Одновременно с этим чуть в стороне другая группа слуг из больших сосудов разливала по золотым и серебряным кубкам вино и кумыс, которые тоже разносились пирующим.

К трапезе приступили в молчании и только после первых выпитых чар тут и там начали завязываться разговоры, сдержанные вначале и все более громкие по мере того, как хмель овладевал людьми. Ели при помощи пальцев, но руки вытирали не об одежду и голенища сапог, как было принято раньше, – пользовались для этой цели белыми полотняными полотенцами, которые слуги раздавали присутствующим.

Едва началось пиршество, Тимур что-то негромко сказал, указав пальцем на самую большую из золотых мисок, стоявших перед ним. Тотчас один из его окружения поднял эту миску и, приблизившись к Карач-мурзе, с поклоном подал ему.

Карач–мурза хорошо знал здешние обычаи: это означало, что вместе с едой Тимур дарит ему и самую миску. Съесть тут же хотя бы кусок из ее содержимого считалось верхом неприличия – это надлежало сделать дома. И потому Карач-мурза, низко поклонившись Тимуру, взял миску обеими руками, поцеловал ее край и передал одному из своих нукеров с приказанием отнести в шатер.

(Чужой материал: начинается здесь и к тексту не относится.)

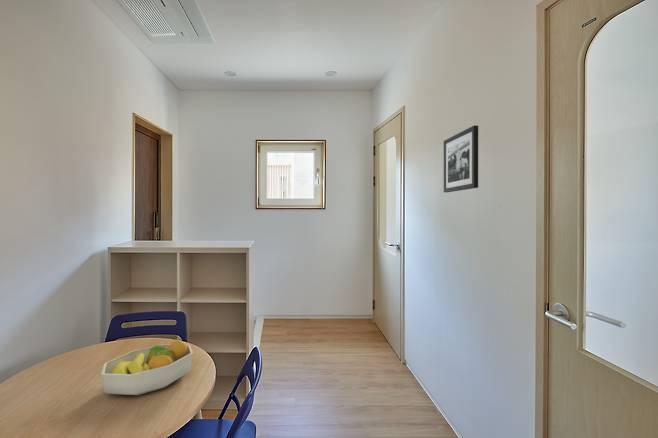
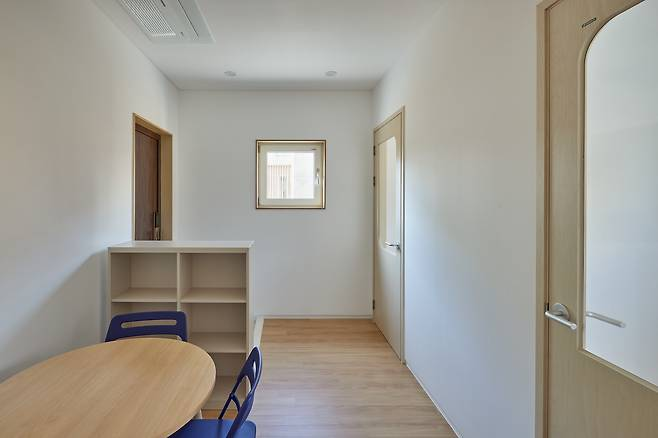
- fruit bowl [100,338,194,396]
- picture frame [443,125,479,193]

Некоторое время спустя, виночерпий Тимура на круглом золотом блюде подал ордынскому послу драгоценный кубок, наполненный вином. Поблагодарив поклоном царственного хозяина, вино полагалось тут же выпить до капли, что и сделал Карач-мурза, после чего и поднос и кубок тоже перешли в его собственность.

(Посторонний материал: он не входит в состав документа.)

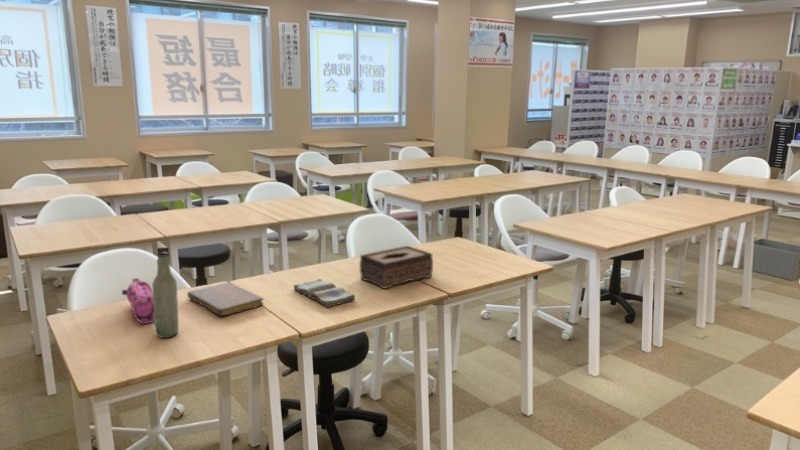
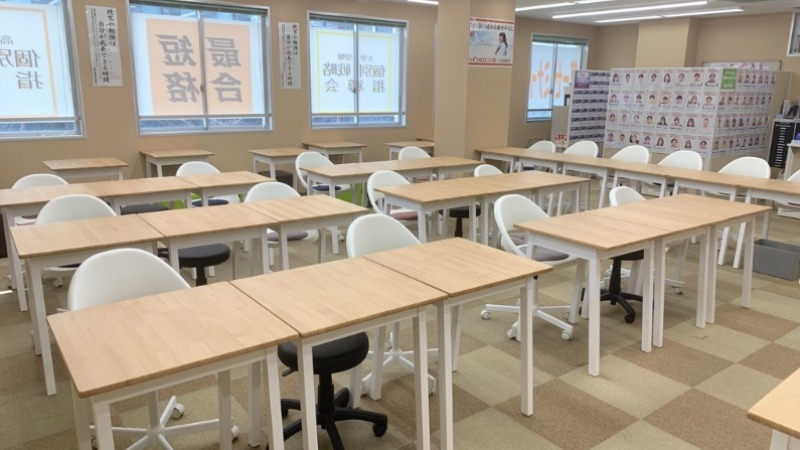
- diary [293,278,356,308]
- pencil case [121,277,155,325]
- bottle [151,254,180,339]
- notebook [187,282,264,317]
- tissue box [359,245,434,290]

Пиршество, между тем, шло своим чередом. На смену первым блюдам пришли следующие: печеные головы ягнят, отварные лошадиные почки с овощами, рисовый пилав из дичи, копченые конские окорока, жареные колбасы и чебуреки И, наконец, сладкое: засахаренные фрукты, изюм, орехи, мучные лепешки на меду и многое другое[86].

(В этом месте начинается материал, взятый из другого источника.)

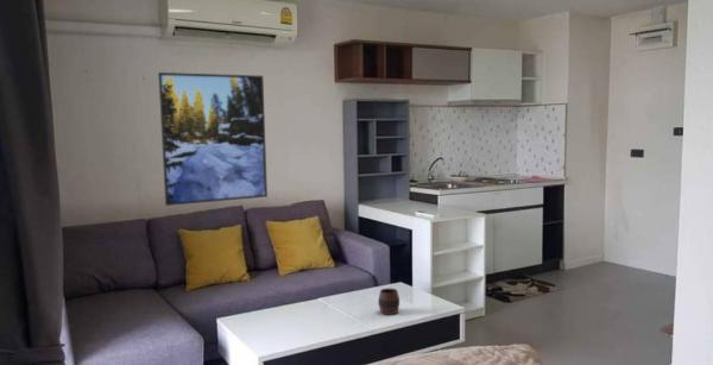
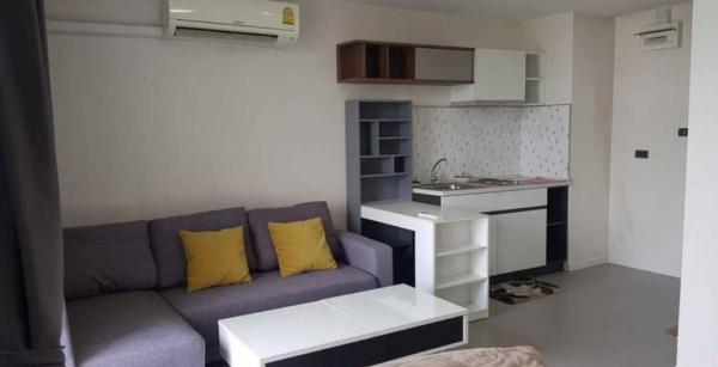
- cup [377,288,400,316]
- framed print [157,71,269,207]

Тимур ел и пил много, время от времени посылая блюда с едой и кубки с напитками тем своим эмирам и приехавшим с Карач-мурзой татарским князьям, которым он хотел выказать особое благоволение. Еще несколько золотых и серебряных блюд и чарок получил в этот вечер и сам Карач-мурза.

Многие вскоре захмелели. На пиршествах Тимура это не только допускалось, но даже считалось почти обязательным, как знак того, что его угощению отдали должное. И сам он провожал шутливыми замечаниями тех упившихся до бесчувствия своих гостей, которых в конце попойки слуги и воины разносили по шатрам.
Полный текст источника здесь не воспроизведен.